▶ **TASK ITEM**
From the first record to the last, write out each one exactly.

▶ **Stored data**
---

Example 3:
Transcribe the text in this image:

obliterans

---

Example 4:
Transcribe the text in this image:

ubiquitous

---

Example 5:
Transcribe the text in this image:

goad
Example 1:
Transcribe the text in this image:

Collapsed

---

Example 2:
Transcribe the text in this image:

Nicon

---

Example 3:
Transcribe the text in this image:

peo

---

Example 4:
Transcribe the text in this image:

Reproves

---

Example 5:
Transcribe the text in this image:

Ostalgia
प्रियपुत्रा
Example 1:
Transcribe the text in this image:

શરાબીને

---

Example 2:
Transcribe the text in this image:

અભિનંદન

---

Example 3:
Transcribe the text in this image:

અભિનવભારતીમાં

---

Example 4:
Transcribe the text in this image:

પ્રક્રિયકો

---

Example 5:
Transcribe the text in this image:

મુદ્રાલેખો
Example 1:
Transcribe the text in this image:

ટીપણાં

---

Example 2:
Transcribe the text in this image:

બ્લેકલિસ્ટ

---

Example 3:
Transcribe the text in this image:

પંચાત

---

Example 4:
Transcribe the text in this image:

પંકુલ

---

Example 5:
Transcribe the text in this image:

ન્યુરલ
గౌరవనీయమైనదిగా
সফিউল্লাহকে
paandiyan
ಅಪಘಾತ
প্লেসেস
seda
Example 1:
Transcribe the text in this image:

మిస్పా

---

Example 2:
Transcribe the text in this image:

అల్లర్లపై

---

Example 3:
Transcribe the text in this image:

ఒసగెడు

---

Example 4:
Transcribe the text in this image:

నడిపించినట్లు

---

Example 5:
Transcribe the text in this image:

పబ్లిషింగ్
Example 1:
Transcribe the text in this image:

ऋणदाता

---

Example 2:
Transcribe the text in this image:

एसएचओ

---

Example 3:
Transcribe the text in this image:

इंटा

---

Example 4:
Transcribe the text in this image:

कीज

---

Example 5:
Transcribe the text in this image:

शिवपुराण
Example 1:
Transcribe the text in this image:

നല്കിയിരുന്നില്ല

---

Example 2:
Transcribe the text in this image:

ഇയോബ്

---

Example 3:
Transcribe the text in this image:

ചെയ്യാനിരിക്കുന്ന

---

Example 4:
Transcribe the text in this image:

▶ **RESPONSE BOX**
---

Example 3:
Transcribe the text in this image:

obliterans

---

Example 4:
Transcribe the text in this image:

ubiquitous

---

Example 5:
Transcribe the text in this image:

goad
Example 1:
Transcribe the text in this image:

Collapsed

---

Example 2:
Transcribe the text in this image:

Nicon

---

Example 3:
Transcribe the text in this image:

peo

---

Example 4:
Transcribe the text in this image:

Reproves

---

Example 5:
Transcribe the text in this image:

Ostalgia
प्रियपुत्रा
Example 1:
Transcribe the text in this image:

શરાબીને

---

Example 2:
Transcribe the text in this image:

અભિનંદન

---

Example 3:
Transcribe the text in this image:

અભિનવભારતીમાં

---

Example 4:
Transcribe the text in this image:

પ્રક્રિયકો

---

Example 5:
Transcribe the text in this image:

મુદ્રાલેખો
Example 1:
Transcribe the text in this image:

ટીપણાં

---

Example 2:
Transcribe the text in this image:

બ્લેકલિસ્ટ

---

Example 3:
Transcribe the text in this image:

પંચાત

---

Example 4:
Transcribe the text in this image:

પંકુલ

---

Example 5:
Transcribe the text in this image:

ન્યુરલ
గౌరవనీయమైనదిగా
সফিউল্লাহকে
paandiyan
ಅಪಘಾತ
প্লেসেস
seda
Example 1:
Transcribe the text in this image:

మిస్పా

---

Example 2:
Transcribe the text in this image:

అల్లర్లపై

---

Example 3:
Transcribe the text in this image:

ఒసగెడు

---

Example 4:
Transcribe the text in this image:

నడిపించినట్లు

---

Example 5:
Transcribe the text in this image:

పబ్లిషింగ్
Example 1:
Transcribe the text in this image:

ऋणदाता

---

Example 2:
Transcribe the text in this image:

एसएचओ

---

Example 3:
Transcribe the text in this image:

इंटा

---

Example 4:
Transcribe the text in this image:

कीज

---

Example 5:
Transcribe the text in this image:

शिवपुराण
Example 1:
Transcribe the text in this image:

നല്കിയിരുന്നില്ല

---

Example 2:
Transcribe the text in this image:

ഇയോബ്

---

Example 3:
Transcribe the text in this image:

ചെയ്യാനിരിക്കുന്ന

---

Example 4:
Transcribe the text in this image:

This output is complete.